What is remarkable about this incident is how the teenagers stood firm in the face of such adversity.
The second occurrence took place on the way back to Owensboro, Kentucky, when the Northeastern United States was hit by a massive snowstorm (so much for global warming). As a result, this Pro-Life group got stranded on the Pennsylvania Turnpike for twenty hours. Being confined on a bus for that length of time would have probably driven some people insane, but this group managed to persevere. Such perseverance took the form of praying, singing, interacting with various motorists, card games, etc.
Father Ken Geraci, who accompanied the group on its journey, cited the experience as an opportunity for the teenagers to exercise their faith, even saying that the trip was a pilgrimage. Being stranded for nearly a day attracted national attention for the group, including being an interview for Fox and Friends Weekend.
For me, the ordeal that these individuals underwent was more than a pilgrimage, it was a battle.
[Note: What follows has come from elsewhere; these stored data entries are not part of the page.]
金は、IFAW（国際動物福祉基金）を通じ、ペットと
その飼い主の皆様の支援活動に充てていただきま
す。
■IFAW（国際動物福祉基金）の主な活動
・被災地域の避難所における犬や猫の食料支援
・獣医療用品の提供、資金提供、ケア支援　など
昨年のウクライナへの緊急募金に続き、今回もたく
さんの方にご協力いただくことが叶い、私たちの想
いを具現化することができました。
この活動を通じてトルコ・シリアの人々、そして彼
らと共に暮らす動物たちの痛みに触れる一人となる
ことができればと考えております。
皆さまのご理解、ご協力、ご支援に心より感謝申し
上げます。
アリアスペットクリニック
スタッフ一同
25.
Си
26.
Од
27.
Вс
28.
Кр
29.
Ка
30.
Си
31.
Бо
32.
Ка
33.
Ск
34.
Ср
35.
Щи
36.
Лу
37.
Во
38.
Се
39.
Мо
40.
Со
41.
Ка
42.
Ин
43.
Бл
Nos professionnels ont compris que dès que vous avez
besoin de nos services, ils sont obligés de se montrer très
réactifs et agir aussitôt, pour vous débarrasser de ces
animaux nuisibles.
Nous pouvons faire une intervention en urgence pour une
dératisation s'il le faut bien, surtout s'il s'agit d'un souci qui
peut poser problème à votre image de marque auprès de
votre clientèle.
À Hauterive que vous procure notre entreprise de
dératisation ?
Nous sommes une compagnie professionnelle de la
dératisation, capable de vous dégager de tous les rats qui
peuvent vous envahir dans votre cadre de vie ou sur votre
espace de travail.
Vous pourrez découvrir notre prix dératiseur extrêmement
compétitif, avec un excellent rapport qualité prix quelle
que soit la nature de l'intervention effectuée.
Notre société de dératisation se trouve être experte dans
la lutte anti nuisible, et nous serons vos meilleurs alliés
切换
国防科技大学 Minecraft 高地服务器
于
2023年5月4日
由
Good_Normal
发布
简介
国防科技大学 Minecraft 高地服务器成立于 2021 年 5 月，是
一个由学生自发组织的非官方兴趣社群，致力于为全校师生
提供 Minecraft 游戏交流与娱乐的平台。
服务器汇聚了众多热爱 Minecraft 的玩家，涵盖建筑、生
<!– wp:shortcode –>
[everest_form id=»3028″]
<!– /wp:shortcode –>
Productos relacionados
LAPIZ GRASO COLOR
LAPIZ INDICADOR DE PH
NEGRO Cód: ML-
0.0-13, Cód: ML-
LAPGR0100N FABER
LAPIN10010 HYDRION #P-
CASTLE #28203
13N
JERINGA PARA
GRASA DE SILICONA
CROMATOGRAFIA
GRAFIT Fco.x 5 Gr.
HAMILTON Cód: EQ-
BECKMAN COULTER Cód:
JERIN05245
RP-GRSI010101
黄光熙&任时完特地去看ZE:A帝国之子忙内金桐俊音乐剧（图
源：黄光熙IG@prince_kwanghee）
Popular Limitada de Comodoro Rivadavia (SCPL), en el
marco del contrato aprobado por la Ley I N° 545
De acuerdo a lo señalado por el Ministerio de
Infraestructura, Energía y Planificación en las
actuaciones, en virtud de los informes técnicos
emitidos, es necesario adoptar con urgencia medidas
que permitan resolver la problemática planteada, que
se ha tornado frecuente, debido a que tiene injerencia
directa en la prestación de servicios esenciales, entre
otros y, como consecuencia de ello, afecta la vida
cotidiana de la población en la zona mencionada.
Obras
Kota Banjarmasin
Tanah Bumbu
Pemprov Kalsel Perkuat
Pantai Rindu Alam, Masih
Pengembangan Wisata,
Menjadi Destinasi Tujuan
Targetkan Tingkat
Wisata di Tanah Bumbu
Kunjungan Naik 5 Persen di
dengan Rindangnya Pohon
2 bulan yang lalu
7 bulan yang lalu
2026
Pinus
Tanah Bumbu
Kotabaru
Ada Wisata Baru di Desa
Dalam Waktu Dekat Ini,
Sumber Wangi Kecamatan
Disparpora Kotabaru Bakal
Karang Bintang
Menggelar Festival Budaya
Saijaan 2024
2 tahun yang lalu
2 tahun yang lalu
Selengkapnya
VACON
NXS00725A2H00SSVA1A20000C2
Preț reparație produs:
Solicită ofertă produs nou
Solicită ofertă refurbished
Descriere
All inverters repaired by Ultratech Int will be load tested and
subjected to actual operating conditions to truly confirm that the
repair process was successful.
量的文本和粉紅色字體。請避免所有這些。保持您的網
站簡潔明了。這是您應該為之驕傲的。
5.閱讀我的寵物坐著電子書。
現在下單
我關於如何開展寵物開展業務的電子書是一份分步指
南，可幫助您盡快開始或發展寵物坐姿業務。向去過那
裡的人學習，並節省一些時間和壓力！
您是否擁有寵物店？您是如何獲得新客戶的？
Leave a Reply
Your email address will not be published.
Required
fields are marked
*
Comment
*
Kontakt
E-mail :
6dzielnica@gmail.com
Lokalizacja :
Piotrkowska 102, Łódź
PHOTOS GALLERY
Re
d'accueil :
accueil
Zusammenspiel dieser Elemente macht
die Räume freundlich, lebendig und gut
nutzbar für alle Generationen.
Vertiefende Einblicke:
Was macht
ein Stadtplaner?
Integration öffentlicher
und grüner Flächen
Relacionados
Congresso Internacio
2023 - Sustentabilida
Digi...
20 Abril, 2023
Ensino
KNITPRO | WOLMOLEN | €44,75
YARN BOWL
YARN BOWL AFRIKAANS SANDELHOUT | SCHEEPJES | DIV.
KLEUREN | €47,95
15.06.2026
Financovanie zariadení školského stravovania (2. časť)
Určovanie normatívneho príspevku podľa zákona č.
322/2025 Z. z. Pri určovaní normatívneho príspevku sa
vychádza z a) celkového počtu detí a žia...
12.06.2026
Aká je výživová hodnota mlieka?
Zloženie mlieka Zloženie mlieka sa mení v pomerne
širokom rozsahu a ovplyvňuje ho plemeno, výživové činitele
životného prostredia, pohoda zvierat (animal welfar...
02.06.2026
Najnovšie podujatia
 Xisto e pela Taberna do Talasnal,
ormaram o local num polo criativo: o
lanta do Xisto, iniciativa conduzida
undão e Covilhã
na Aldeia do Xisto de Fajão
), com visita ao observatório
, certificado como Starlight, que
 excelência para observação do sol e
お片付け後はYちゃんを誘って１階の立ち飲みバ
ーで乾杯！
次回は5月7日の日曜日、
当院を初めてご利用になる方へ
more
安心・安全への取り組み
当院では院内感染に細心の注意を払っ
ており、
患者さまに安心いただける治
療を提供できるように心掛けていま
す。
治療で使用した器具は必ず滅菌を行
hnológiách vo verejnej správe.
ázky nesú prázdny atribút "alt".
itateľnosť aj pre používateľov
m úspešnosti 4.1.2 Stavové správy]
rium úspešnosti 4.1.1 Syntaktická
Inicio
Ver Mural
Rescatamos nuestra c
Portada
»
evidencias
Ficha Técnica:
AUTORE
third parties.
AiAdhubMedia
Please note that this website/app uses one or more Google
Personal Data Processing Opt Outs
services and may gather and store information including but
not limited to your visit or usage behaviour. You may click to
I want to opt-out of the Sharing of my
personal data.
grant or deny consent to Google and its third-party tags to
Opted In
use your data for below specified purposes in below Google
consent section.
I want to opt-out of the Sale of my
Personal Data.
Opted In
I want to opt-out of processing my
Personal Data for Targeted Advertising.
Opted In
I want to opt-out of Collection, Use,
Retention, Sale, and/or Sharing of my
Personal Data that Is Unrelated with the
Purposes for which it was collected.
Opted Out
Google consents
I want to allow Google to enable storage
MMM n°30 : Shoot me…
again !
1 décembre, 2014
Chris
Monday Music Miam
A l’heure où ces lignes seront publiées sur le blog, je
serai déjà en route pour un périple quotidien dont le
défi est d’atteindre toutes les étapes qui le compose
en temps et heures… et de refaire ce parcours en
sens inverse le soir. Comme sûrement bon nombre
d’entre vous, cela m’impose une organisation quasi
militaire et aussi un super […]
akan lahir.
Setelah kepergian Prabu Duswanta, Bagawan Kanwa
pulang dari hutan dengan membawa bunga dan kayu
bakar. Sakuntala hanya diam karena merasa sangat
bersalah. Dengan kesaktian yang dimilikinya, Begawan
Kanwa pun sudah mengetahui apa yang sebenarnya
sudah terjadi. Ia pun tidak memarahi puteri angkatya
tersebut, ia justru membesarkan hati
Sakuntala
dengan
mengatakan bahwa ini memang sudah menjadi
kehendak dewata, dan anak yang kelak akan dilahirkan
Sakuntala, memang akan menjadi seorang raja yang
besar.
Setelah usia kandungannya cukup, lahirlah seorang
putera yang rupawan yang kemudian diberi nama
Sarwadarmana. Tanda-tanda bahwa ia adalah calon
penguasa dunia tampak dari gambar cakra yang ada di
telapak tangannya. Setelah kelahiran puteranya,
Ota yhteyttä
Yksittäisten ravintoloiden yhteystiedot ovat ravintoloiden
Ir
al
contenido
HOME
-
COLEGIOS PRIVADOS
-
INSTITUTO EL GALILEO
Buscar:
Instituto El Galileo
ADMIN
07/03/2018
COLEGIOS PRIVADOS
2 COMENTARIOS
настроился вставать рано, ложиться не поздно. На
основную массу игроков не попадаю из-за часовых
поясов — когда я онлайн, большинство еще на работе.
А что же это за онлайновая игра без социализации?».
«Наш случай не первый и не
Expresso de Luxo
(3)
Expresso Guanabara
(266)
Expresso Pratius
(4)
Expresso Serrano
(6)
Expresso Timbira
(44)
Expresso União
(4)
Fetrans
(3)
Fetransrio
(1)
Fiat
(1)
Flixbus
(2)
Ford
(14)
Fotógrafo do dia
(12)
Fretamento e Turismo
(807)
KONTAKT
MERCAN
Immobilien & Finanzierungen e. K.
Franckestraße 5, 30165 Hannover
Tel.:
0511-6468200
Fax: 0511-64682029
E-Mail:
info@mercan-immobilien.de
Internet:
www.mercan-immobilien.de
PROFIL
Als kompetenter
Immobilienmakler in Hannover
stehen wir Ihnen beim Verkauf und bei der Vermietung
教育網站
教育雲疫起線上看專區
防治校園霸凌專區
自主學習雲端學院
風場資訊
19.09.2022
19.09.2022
In fact, it reminded me of two events from American History — Valley Forge and the Battle of the Bulge, and how the Americans managed to persevere against the elements and overcome their adversaries.
Eventually, the group managed to get to a hotel, and would return to Owensboro a few days later.
I should add that one of my nieces was among the teenagers in that group, as well as her parents (who were chaperons). In addition, the area they were stranded in (Bedford County, Pennsylvania) was where the Linn family settled in America during the 1700s.